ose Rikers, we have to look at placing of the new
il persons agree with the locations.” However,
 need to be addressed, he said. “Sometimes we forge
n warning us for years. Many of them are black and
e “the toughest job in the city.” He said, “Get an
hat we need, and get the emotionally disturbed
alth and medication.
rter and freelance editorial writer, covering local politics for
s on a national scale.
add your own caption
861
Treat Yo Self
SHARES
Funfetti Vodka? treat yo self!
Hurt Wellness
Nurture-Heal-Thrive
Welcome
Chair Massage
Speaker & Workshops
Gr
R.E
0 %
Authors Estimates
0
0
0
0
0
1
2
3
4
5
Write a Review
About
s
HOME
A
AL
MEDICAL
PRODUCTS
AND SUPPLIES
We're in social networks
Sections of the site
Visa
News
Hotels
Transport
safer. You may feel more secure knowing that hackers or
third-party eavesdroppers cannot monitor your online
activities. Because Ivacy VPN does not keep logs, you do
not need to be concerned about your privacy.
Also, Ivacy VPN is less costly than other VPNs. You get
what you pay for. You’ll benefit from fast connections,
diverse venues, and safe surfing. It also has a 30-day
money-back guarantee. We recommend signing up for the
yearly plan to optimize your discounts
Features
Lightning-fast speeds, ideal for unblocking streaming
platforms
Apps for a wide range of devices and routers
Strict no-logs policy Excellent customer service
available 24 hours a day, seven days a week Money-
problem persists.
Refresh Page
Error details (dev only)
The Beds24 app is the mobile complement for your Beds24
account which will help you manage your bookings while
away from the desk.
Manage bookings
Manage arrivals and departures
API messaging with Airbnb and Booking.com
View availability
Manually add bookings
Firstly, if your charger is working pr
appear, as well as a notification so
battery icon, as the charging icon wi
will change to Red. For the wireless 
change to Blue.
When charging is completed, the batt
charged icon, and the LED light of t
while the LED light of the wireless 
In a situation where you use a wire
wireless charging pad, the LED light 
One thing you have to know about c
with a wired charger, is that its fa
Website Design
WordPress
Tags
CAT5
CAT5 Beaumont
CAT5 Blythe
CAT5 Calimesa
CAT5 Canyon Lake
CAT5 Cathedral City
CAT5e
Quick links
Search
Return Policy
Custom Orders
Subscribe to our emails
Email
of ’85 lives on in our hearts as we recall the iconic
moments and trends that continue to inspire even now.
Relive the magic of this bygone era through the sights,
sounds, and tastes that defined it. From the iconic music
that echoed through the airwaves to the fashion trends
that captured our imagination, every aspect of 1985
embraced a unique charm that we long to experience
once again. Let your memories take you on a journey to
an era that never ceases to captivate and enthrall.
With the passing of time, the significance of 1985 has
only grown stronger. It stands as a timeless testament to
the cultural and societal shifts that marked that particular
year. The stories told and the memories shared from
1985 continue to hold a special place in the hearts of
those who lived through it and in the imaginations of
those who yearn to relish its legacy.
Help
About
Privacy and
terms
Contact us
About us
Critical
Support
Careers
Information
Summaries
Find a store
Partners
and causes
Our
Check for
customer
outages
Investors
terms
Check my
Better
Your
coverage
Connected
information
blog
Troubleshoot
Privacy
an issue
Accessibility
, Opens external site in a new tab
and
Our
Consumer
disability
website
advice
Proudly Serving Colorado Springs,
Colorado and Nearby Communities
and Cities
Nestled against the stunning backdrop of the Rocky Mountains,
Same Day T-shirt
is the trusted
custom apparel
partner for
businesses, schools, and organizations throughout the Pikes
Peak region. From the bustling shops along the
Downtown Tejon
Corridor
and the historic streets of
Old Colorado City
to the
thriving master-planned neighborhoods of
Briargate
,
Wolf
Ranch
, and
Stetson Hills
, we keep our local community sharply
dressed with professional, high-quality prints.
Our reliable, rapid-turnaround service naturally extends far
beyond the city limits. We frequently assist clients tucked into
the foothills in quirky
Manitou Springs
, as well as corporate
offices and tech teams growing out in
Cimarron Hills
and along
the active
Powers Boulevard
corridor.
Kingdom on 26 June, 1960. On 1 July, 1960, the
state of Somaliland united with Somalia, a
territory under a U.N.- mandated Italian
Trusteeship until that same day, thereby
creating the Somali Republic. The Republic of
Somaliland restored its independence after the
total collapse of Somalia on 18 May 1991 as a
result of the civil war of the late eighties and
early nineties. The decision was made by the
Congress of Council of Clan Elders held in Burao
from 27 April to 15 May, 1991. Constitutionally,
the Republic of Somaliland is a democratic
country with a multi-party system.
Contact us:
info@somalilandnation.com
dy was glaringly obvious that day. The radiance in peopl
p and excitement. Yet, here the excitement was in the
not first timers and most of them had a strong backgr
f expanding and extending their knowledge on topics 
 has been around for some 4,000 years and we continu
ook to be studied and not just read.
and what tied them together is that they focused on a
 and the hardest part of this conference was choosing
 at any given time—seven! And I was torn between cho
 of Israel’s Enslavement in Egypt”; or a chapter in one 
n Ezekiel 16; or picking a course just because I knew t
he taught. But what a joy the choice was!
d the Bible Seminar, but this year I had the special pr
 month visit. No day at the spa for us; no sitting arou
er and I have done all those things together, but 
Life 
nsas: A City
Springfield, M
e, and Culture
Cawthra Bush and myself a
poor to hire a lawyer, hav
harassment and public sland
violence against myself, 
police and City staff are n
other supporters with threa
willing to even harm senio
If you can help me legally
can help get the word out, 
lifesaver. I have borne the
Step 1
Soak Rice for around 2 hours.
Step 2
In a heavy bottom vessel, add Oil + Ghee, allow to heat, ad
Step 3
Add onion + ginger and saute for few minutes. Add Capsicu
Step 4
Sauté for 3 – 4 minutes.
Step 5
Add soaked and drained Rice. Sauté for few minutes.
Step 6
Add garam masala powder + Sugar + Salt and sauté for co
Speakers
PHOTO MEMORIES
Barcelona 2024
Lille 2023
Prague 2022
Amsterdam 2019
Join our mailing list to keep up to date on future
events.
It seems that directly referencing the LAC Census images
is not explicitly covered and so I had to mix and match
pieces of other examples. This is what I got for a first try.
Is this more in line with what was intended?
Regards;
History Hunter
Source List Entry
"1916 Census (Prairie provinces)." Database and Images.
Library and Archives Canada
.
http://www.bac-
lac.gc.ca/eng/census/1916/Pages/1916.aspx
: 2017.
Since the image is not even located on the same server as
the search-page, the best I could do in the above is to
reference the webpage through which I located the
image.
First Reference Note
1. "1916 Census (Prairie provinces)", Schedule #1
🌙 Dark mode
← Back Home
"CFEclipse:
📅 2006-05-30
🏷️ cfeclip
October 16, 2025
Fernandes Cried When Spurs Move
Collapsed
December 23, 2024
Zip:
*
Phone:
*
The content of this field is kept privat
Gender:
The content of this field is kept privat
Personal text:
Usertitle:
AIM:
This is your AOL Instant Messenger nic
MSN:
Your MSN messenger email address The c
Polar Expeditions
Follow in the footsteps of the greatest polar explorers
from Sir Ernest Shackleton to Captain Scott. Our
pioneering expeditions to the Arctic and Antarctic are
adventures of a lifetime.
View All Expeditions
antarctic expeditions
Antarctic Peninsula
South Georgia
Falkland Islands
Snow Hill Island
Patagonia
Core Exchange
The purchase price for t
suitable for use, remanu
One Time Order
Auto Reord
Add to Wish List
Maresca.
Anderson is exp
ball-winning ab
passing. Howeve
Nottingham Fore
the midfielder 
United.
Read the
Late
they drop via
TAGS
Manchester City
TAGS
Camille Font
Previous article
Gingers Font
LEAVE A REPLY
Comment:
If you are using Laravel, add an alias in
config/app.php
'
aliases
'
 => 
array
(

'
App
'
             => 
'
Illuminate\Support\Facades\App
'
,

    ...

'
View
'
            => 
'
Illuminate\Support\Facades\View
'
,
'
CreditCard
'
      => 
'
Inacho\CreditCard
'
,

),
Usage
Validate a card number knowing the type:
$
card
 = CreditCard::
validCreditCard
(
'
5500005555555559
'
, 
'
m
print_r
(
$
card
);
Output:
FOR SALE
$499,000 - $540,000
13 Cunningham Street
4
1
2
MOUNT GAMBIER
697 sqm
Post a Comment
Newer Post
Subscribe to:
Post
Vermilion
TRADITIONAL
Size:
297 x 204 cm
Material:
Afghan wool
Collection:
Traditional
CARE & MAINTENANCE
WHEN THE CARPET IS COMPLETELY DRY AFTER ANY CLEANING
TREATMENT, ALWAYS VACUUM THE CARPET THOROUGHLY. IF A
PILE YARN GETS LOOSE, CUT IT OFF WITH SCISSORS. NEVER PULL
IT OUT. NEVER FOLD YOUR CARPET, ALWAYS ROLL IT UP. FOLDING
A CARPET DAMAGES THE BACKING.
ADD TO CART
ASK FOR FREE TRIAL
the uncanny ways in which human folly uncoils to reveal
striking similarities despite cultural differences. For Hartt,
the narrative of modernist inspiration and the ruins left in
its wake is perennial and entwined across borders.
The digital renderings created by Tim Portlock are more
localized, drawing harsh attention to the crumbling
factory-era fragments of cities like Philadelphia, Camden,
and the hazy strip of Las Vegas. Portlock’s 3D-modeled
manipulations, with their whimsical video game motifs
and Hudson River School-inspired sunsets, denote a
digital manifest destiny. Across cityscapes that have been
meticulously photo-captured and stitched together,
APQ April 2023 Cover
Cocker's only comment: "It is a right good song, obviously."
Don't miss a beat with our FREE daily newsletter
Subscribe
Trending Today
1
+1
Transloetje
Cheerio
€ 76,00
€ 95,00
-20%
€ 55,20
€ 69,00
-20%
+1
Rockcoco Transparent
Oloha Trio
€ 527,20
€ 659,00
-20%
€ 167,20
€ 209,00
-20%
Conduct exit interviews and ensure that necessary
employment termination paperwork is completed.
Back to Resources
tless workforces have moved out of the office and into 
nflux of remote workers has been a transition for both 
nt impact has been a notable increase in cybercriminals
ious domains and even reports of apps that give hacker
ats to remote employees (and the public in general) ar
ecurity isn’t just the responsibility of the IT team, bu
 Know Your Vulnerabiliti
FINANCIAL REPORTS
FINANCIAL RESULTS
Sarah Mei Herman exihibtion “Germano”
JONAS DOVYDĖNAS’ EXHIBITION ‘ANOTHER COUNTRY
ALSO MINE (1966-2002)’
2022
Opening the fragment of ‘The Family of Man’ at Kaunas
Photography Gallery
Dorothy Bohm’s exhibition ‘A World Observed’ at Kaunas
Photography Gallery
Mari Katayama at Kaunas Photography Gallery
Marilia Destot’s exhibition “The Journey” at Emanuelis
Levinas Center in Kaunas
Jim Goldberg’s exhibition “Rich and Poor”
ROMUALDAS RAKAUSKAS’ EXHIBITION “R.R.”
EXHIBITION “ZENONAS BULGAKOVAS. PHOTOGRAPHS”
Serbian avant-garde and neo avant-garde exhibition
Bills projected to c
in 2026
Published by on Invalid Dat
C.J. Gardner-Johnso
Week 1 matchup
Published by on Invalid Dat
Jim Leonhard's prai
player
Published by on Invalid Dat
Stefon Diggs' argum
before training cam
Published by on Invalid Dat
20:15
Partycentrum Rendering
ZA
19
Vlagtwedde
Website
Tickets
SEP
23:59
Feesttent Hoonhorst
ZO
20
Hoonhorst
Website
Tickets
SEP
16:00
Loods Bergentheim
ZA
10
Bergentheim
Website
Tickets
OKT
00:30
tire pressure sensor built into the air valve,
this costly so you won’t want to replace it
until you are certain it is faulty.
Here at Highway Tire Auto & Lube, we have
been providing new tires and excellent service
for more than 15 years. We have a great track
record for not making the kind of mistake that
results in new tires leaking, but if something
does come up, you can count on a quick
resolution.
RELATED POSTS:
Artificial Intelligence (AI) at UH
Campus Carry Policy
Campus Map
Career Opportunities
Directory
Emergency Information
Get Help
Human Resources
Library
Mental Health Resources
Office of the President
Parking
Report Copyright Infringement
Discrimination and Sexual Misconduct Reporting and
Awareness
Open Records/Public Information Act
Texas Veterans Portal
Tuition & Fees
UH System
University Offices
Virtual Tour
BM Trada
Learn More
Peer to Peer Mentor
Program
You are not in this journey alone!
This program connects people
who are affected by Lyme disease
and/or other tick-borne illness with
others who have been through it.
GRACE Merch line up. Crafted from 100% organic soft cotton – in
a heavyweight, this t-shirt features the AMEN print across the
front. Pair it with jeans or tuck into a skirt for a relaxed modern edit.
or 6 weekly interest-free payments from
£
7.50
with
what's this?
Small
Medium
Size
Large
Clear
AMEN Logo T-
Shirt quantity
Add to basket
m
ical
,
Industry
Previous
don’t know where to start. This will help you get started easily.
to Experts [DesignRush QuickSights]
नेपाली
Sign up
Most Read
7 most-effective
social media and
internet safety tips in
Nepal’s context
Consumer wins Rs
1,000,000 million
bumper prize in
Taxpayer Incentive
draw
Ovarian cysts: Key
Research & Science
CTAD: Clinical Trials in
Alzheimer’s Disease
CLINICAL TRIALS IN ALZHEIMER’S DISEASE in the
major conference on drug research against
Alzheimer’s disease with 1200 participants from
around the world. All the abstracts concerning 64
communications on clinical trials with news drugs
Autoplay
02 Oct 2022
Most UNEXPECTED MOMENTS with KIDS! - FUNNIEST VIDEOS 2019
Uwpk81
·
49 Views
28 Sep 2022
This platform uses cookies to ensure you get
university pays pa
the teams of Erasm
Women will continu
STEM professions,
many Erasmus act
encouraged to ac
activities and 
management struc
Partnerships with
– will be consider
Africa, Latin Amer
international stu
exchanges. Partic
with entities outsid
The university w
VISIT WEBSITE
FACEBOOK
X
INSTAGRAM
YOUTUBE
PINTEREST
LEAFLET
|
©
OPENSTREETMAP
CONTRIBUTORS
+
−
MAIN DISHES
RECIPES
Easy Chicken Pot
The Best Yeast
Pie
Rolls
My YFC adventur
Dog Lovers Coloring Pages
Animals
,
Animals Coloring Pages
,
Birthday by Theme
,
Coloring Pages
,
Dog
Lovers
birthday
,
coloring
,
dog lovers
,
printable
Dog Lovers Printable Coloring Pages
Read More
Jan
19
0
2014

##############################

### PROBLEM STATEMENT
Each line from the top of the records above through the line containing "alth and medication." needs to be transcribed exactly, and no line after it.

### ANSWER FOR THE TASK
ose Rikers, we have to look at placing of the new
il persons agree with the locations.” However,
 need to be addressed, he said. “Sometimes we forge
n warning us for years. Many of them are black and
e “the toughest job in the city.” He said, “Get an
hat we need, and get the emotionally disturbed
alth and medication.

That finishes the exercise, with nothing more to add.